Top of Exercise inputs

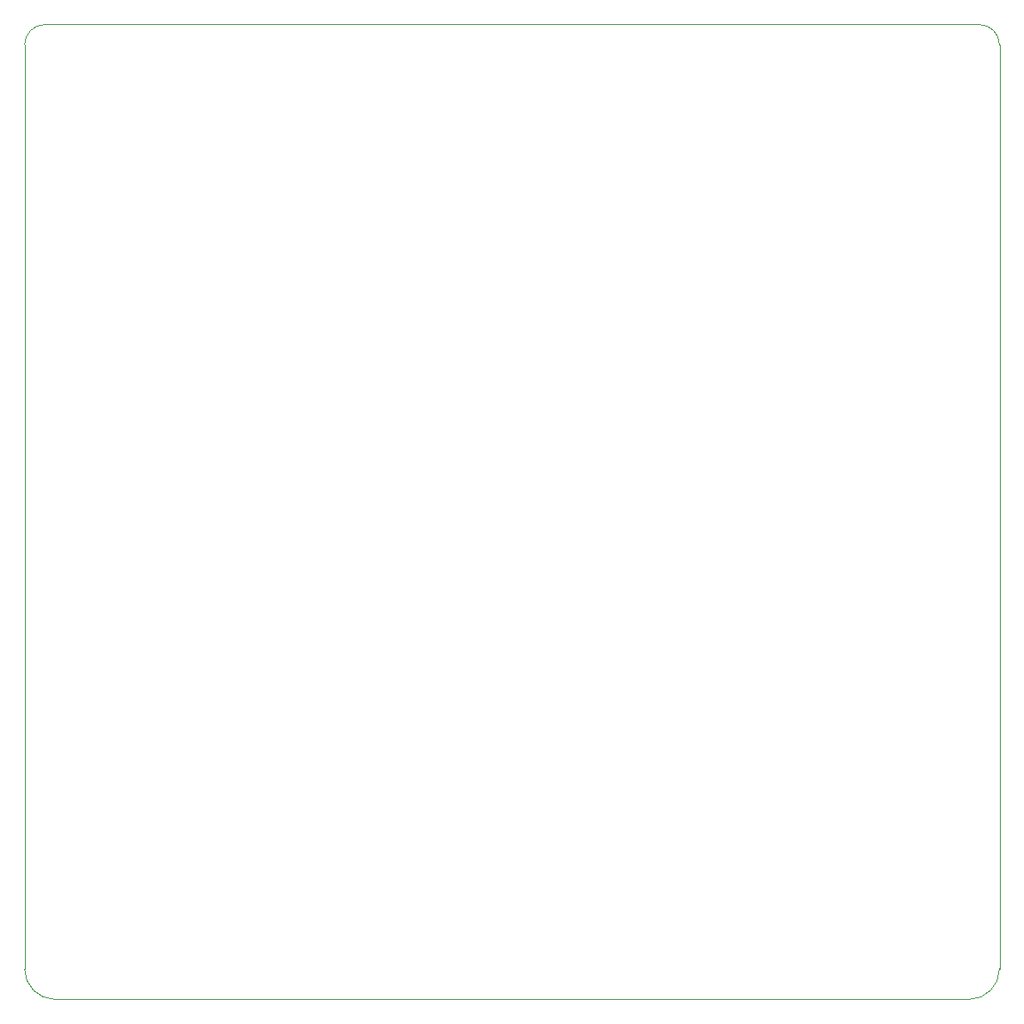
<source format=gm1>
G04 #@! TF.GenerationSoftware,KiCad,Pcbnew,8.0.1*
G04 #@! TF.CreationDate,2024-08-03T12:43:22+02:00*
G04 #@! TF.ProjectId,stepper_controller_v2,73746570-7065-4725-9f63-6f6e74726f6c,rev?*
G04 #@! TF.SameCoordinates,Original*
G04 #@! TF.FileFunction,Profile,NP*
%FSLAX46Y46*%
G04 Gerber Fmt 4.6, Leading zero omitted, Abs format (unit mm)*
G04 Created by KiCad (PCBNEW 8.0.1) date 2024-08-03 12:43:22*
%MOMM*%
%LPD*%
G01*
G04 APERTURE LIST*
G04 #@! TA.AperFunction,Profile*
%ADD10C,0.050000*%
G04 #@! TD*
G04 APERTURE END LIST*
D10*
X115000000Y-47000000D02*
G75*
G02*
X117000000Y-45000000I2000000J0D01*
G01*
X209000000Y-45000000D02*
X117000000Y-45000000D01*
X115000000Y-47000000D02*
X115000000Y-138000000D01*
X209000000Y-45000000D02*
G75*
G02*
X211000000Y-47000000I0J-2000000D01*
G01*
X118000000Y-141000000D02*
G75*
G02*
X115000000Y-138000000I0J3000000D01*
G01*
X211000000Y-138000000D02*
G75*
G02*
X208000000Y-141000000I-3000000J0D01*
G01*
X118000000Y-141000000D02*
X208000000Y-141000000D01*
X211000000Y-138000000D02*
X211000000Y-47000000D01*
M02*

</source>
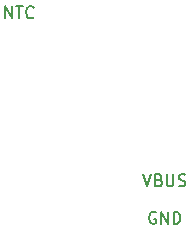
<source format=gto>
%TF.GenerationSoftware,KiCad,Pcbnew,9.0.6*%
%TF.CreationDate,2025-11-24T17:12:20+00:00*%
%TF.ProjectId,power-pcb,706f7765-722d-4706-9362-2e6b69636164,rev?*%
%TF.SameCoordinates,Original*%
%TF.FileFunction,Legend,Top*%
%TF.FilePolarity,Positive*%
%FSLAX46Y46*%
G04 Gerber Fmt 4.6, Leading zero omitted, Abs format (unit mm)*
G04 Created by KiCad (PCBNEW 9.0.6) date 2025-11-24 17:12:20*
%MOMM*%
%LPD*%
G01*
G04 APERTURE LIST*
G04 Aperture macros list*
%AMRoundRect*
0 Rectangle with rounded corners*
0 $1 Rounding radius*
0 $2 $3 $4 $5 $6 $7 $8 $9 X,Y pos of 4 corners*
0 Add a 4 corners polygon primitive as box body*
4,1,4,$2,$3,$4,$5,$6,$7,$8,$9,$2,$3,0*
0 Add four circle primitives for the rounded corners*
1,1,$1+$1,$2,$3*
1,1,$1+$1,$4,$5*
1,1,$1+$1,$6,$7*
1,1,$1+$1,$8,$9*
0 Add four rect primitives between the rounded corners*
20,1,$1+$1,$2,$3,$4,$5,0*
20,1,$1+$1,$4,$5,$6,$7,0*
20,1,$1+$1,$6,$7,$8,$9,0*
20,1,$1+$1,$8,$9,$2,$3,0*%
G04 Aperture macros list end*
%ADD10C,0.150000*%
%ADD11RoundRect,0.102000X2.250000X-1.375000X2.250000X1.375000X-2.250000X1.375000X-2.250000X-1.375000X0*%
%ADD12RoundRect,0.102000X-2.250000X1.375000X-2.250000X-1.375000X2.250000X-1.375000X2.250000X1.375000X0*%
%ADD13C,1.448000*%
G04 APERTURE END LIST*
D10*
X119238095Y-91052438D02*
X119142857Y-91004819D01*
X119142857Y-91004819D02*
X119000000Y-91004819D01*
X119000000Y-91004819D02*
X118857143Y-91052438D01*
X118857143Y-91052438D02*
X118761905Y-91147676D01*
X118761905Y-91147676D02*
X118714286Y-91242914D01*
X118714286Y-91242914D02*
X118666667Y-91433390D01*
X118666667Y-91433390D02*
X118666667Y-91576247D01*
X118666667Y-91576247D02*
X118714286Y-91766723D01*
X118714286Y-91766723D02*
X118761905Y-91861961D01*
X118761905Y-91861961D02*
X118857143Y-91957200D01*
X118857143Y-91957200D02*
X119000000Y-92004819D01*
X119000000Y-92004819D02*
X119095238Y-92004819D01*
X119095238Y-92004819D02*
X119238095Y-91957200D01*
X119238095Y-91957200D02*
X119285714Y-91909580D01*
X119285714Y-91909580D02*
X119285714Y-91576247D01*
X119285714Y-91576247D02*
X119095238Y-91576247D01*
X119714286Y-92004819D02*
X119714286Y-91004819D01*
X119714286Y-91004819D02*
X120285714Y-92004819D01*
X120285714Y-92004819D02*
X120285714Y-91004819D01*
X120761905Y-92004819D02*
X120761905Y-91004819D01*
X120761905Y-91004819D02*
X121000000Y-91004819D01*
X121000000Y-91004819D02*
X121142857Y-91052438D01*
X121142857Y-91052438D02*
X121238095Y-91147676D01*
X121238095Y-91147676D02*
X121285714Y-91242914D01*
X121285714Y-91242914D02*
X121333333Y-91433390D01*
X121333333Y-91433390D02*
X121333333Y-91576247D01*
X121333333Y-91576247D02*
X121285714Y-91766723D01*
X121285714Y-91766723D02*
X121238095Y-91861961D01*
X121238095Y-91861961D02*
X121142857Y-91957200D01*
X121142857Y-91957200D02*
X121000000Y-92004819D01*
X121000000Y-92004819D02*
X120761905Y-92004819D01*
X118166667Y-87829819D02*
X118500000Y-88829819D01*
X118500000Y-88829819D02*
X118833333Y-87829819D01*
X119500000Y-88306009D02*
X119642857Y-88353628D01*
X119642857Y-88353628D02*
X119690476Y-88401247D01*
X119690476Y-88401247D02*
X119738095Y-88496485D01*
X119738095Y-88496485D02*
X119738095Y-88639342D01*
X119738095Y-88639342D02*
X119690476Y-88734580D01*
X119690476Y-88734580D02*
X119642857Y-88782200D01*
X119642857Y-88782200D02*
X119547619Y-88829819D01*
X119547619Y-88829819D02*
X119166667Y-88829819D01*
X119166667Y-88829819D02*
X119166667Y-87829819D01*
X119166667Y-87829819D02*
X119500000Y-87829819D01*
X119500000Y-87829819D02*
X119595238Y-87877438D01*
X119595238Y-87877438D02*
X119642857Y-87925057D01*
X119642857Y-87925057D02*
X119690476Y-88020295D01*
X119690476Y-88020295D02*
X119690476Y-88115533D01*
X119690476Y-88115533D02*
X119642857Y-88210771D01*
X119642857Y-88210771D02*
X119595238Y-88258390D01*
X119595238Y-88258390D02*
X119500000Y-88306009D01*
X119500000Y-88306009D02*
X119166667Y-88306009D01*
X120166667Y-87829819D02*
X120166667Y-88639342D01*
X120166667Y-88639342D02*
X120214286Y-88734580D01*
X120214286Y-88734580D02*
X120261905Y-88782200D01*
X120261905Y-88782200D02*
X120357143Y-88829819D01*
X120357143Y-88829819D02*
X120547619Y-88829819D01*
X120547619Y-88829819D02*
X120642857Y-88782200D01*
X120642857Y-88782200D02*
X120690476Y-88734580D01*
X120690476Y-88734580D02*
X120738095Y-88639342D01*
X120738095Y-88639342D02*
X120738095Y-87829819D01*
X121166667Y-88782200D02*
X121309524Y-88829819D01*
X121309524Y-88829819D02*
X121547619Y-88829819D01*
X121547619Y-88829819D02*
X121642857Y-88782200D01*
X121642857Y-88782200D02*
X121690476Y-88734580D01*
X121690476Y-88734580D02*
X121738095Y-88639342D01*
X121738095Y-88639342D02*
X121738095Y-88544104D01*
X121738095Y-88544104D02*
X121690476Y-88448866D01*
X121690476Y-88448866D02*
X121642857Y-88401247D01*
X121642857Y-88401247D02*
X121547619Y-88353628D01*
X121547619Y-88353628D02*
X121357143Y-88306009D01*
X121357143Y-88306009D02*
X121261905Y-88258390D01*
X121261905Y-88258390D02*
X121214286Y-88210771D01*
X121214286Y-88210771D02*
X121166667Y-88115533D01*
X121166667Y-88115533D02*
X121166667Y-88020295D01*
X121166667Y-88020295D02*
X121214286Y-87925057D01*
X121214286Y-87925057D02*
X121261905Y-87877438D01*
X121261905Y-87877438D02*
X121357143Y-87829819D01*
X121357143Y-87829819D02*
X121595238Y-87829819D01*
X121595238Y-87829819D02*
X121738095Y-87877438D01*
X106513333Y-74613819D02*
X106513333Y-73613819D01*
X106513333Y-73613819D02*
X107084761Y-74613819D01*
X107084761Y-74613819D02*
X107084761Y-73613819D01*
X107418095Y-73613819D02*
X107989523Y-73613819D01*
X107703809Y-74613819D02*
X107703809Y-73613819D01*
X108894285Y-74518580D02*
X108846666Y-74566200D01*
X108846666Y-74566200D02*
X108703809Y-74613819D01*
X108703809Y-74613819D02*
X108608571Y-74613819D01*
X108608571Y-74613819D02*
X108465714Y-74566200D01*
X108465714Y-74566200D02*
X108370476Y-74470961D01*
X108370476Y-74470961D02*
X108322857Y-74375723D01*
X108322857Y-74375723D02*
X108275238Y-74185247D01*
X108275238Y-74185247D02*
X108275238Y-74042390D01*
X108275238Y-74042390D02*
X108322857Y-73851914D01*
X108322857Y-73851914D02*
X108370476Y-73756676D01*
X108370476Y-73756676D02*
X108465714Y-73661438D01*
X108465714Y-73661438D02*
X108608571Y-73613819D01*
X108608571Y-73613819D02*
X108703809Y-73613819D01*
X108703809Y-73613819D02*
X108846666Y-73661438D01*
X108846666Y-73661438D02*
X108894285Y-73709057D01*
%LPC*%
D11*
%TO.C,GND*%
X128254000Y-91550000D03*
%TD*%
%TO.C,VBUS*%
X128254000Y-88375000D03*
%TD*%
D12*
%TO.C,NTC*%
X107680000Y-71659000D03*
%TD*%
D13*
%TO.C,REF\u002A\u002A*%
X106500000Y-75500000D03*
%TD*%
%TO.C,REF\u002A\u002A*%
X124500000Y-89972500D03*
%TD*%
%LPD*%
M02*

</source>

Bottom of Exercise inputs
Top of Exercise inputs

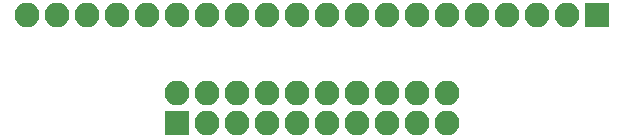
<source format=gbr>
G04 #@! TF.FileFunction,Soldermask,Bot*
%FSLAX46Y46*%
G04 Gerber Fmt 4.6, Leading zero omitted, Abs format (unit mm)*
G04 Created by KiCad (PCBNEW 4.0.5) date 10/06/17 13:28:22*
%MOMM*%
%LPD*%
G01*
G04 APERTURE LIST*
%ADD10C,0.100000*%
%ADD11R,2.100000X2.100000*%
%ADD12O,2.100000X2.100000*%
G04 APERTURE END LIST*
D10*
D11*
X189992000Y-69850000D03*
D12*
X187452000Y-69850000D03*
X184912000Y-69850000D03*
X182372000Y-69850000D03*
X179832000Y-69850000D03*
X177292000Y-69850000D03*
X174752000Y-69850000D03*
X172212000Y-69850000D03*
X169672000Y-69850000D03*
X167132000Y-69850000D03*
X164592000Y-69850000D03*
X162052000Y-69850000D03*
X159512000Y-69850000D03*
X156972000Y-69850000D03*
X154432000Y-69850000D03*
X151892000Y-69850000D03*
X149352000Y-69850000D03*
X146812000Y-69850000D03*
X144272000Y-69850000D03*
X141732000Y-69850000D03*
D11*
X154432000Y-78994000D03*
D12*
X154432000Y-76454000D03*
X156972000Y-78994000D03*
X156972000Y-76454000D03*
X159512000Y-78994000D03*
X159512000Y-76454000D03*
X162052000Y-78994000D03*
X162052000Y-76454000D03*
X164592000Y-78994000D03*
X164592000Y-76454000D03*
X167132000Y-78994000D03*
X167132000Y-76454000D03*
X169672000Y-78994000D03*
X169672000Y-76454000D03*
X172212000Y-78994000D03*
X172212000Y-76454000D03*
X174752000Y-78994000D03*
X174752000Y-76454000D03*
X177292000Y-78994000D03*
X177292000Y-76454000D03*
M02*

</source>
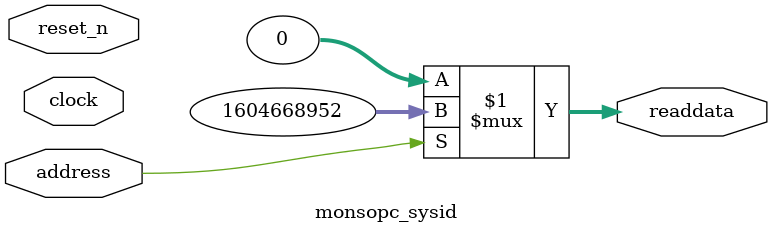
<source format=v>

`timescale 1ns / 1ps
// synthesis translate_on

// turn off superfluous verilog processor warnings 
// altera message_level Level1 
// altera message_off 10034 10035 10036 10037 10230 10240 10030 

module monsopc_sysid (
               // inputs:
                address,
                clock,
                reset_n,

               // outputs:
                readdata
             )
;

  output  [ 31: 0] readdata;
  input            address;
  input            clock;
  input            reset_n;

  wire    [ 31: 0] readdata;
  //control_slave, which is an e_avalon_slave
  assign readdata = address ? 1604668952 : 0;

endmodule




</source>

Bottom of Exercise inputs
Top of Exercise inputs

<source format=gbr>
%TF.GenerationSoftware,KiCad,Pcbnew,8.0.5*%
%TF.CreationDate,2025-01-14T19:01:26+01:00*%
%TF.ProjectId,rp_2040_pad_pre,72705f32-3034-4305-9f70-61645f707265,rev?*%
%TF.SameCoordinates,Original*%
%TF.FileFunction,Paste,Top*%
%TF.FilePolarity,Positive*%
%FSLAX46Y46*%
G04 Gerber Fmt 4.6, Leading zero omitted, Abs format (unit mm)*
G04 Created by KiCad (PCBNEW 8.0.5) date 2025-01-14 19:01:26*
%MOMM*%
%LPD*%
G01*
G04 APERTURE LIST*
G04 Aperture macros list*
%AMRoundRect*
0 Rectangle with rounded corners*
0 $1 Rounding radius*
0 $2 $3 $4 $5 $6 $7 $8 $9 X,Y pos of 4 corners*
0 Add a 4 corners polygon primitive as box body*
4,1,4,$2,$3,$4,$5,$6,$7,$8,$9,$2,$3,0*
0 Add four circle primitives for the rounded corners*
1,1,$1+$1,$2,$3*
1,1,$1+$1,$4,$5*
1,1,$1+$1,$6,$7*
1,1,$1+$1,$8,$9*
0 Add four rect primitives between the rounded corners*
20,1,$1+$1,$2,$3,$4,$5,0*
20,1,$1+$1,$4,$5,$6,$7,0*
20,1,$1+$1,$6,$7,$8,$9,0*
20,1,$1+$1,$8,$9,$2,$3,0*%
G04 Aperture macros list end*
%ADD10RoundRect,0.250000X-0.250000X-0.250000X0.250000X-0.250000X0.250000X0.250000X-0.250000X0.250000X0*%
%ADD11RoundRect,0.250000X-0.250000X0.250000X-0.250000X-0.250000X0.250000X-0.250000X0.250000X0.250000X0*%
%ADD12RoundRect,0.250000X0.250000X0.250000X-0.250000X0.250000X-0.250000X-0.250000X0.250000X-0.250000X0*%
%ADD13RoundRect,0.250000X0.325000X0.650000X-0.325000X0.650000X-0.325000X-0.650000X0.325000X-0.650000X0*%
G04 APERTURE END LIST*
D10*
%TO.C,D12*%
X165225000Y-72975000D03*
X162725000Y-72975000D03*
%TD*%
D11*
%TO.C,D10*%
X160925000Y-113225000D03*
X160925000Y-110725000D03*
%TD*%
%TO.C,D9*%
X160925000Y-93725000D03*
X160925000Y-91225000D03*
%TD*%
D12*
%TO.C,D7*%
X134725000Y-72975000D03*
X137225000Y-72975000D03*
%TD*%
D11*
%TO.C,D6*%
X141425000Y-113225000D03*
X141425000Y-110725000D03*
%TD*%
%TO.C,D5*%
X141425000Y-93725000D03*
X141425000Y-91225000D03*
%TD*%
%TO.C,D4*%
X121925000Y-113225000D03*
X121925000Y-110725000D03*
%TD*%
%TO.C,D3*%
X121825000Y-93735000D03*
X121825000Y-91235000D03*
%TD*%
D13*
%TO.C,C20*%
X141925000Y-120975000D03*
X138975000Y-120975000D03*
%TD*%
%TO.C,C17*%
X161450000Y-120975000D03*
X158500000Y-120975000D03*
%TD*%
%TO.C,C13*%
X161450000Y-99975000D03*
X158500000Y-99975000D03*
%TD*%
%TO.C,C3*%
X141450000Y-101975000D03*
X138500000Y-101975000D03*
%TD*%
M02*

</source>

Bottom of Exercise inputs

Copy out, exactly and alone, the lines of the entries above between the ones holding "X121142857Y-91957200D01*" and "X121357143Y-88306009D01*", inclusive.

**Written solution:**
X121142857Y-91957200D01*
X121142857Y-91957200D02*
X121000000Y-92004819D01*
X121000000Y-92004819D02*
X120761905Y-92004819D01*
X118166667Y-87829819D02*
X118500000Y-88829819D01*
X118500000Y-88829819D02*
X118833333Y-87829819D01*
X119500000Y-88306009D02*
X119642857Y-88353628D01*
X119642857Y-88353628D02*
X119690476Y-88401247D01*
X119690476Y-88401247D02*
X119738095Y-88496485D01*
X119738095Y-88496485D02*
X119738095Y-88639342D01*
X119738095Y-88639342D02*
X119690476Y-88734580D01*
X119690476Y-88734580D02*
X119642857Y-88782200D01*
X119642857Y-88782200D02*
X119547619Y-88829819D01*
X119547619Y-88829819D02*
X119166667Y-88829819D01*
X119166667Y-88829819D02*
X119166667Y-87829819D01*
X119166667Y-87829819D02*
X119500000Y-87829819D01*
X119500000Y-87829819D02*
X119595238Y-87877438D01*
X119595238Y-87877438D02*
X119642857Y-87925057D01*
X119642857Y-87925057D02*
X119690476Y-88020295D01*
X119690476Y-88020295D02*
X119690476Y-88115533D01*
X119690476Y-88115533D02*
X119642857Y-88210771D01*
X119642857Y-88210771D02*
X119595238Y-88258390D01*
X119595238Y-88258390D02*
X119500000Y-88306009D01*
X119500000Y-88306009D02*
X119166667Y-88306009D01*
X120166667Y-87829819D02*
X120166667Y-88639342D01*
X120166667Y-88639342D02*
X120214286Y-88734580D01*
X120214286Y-88734580D02*
X120261905Y-88782200D01*
X120261905Y-88782200D02*
X120357143Y-88829819D01*
X120357143Y-88829819D02*
X120547619Y-88829819D01*
X120547619Y-88829819D02*
X120642857Y-88782200D01*
X120642857Y-88782200D02*
X120690476Y-88734580D01*
X120690476Y-88734580D02*
X120738095Y-88639342D01*
X120738095Y-88639342D02*
X120738095Y-87829819D01*
X121166667Y-88782200D02*
X121309524Y-88829819D01*
X121309524Y-88829819D02*
X121547619Y-88829819D01*
X121547619Y-88829819D02*
X121642857Y-88782200D01*
X121642857Y-88782200D02*
X121690476Y-88734580D01*
X121690476Y-88734580D02*
X121738095Y-88639342D01*
X121738095Y-88639342D02*
X121738095Y-88544104D01*
X121738095Y-88544104D02*
X121690476Y-88448866D01*
X121690476Y-88448866D02*
X121642857Y-88401247D01*
X121642857Y-88401247D02*
X121547619Y-88353628D01*
X121547619Y-88353628D02*
X121357143Y-88306009D01*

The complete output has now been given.